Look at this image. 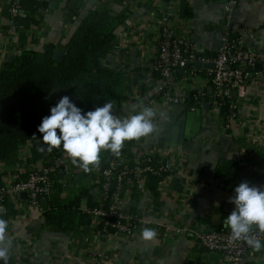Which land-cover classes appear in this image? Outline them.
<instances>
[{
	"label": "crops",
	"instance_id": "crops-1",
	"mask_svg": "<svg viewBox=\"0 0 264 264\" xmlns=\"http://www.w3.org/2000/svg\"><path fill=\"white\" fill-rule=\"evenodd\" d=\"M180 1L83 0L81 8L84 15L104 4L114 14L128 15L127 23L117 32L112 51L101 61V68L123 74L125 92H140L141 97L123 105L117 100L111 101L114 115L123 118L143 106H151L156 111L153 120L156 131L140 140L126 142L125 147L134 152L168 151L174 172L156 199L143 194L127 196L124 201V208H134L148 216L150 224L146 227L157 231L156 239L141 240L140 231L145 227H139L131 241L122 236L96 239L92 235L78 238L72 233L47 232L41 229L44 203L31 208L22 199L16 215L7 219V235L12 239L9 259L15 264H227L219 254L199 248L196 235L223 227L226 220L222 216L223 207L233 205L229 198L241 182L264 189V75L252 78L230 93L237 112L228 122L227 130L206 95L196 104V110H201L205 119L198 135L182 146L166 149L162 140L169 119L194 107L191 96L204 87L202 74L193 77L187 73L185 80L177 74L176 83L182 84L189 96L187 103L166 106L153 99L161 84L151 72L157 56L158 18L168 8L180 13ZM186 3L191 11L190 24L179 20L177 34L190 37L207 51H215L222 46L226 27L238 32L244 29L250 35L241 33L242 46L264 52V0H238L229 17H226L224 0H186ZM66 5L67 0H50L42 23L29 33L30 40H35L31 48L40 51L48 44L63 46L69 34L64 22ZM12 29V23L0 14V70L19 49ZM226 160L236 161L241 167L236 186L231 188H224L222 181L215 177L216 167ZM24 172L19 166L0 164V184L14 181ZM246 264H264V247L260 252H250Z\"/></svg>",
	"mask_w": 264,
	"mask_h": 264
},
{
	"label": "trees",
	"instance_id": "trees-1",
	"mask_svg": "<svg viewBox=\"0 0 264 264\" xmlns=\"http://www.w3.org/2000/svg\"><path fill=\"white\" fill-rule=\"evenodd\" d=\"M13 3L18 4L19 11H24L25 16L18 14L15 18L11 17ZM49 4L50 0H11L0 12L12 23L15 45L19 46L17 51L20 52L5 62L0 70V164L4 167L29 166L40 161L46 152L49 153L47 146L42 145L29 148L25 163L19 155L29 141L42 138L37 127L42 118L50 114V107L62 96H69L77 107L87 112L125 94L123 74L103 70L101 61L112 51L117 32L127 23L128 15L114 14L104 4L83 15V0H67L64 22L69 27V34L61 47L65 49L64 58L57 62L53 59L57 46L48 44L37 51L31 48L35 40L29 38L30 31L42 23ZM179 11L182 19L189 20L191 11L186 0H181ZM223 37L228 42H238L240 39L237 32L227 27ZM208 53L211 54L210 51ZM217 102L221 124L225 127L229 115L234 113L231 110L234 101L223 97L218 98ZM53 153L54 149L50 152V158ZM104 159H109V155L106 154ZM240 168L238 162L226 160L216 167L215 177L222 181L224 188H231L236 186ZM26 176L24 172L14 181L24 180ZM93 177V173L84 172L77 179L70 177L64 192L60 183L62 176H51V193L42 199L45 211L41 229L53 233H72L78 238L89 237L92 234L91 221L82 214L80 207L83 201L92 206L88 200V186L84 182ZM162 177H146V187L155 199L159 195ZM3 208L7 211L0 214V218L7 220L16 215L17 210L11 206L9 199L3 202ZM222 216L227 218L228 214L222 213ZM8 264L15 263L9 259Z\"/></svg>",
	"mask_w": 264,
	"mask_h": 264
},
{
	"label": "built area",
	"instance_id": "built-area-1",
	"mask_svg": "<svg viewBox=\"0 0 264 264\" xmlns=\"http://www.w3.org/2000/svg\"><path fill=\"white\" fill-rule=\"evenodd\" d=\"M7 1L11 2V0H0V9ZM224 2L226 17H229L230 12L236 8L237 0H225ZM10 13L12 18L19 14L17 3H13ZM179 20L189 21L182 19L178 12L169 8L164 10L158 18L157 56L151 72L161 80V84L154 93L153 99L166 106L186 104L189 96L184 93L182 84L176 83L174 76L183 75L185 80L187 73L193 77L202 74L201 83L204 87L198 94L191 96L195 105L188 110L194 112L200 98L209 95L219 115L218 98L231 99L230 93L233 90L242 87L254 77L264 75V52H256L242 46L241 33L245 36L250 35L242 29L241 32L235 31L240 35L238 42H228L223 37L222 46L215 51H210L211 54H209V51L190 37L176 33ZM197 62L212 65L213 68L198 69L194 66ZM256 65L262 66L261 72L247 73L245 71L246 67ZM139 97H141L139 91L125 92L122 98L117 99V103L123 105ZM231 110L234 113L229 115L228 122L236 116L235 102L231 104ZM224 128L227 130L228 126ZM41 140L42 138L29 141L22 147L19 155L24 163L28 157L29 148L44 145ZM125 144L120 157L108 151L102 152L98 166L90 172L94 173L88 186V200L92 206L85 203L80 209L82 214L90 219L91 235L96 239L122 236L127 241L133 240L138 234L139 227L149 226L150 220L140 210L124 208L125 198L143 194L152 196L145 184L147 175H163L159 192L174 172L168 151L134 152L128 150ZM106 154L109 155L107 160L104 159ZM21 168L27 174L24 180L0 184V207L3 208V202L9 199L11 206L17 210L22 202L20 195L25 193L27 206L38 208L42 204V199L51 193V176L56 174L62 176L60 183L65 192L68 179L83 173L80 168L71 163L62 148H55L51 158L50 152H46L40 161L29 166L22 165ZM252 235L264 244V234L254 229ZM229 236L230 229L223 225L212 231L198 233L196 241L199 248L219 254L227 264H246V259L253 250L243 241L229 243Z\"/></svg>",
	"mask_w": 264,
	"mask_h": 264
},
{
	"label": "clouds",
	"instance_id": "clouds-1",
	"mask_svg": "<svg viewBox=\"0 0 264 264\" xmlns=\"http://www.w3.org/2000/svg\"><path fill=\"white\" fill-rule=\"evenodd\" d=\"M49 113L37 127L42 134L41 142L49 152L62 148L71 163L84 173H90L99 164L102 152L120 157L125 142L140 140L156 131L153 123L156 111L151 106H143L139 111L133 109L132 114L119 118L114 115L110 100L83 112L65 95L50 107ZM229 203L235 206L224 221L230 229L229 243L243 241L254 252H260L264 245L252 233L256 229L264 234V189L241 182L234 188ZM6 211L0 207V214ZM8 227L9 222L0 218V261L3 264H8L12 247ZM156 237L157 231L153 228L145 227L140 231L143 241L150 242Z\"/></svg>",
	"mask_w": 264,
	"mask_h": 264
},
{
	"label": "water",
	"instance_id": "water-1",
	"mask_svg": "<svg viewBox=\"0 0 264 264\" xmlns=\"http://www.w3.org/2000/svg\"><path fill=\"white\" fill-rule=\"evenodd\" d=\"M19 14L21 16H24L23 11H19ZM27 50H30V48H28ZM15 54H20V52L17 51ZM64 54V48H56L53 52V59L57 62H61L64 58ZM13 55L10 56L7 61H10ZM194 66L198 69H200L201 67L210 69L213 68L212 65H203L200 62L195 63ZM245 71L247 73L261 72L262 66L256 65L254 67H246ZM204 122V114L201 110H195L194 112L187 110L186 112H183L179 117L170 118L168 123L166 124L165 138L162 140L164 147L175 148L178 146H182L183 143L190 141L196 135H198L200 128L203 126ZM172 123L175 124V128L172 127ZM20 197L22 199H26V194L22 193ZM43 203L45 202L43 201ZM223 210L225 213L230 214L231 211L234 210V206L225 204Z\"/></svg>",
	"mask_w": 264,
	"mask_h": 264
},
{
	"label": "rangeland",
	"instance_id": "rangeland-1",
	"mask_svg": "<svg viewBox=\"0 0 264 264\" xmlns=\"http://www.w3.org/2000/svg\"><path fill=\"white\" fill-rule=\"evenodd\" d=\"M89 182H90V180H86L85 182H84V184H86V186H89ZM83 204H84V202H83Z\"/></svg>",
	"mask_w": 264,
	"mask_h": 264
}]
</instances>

-*-

:: Brief ::
From the records above, gather every line that contains the string "label" and copy each one out in full, in the order it appears.

:: Exercise response ::
	"label": "crops",
	"label": "trees",
	"label": "built area",
	"label": "clouds",
	"label": "water",
	"label": "rangeland",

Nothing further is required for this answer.